In mathematics, a **Baire measure** is a measure on the σ-algebra of Baire sets of a topological space whose value on every compact Baire set is finite. In compact metric spaces the Borel sets and the Baire sets are the same, so Baire measures are the same as Borel measures that are finite on compact sets. In general Baire sets and Borel sets need not be the same. In spaces with non-Baire Borel sets, Baire measures are used because they connect to the properties of continuous functions more directly.

There are several inequivalent definitions of Baire sets, so correspondingly there are several inequivalent concepts of Baire measure on a topological space. These all coincide on spaces that are locally compact σ-compact Hausdorff spaces.

In practice Baire measures can be replaced by regular Borel measures.

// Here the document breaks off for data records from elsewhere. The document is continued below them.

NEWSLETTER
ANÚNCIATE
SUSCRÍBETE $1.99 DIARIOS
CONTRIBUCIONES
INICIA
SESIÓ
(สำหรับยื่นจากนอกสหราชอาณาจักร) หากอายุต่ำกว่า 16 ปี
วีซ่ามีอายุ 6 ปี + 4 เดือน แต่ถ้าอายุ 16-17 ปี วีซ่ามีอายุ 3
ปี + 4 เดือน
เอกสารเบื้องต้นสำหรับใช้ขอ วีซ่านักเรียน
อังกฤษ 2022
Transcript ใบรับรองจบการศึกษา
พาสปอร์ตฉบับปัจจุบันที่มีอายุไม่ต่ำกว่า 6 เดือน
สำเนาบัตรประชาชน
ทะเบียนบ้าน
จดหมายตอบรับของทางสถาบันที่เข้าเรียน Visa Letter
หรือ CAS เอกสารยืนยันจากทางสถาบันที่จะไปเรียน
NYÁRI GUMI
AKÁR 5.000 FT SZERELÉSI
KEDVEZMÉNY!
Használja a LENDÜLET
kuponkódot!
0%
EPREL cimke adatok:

The relation between Baire measures and regular Borel measures is as follows:

- The restriction of a finite Borel measure to the Baire sets is a Baire measure.
- A finite Baire measure on a compact space is always regular.
- A finite Baire measure on a compact space is the restriction of a unique regular Borel measure.
- On compact (or σ-compact) metric spaces, Borel sets are the same as Baire sets and Borel measures are the same as Baire measures.

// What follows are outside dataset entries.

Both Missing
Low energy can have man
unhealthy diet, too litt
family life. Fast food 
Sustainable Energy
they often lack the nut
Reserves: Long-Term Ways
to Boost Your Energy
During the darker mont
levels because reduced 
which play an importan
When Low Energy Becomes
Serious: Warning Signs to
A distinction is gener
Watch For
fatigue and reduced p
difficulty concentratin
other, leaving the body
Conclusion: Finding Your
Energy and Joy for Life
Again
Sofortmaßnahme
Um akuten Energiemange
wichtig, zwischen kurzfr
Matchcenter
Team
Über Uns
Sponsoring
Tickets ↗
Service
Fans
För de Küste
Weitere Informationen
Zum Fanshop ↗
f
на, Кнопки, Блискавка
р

- Counting measure on the unit interval is a measure on the Baire sets that is not regular (or σ-finite).
- The (left or right) Haar measure on a locally compact group is a Baire measure invariant under the left (right) action of the group on itself. In particular, if the group is an abelian group, the left and right Haar measures coincide and we say the Haar measure is translation invariant. See also Pontryagin duality.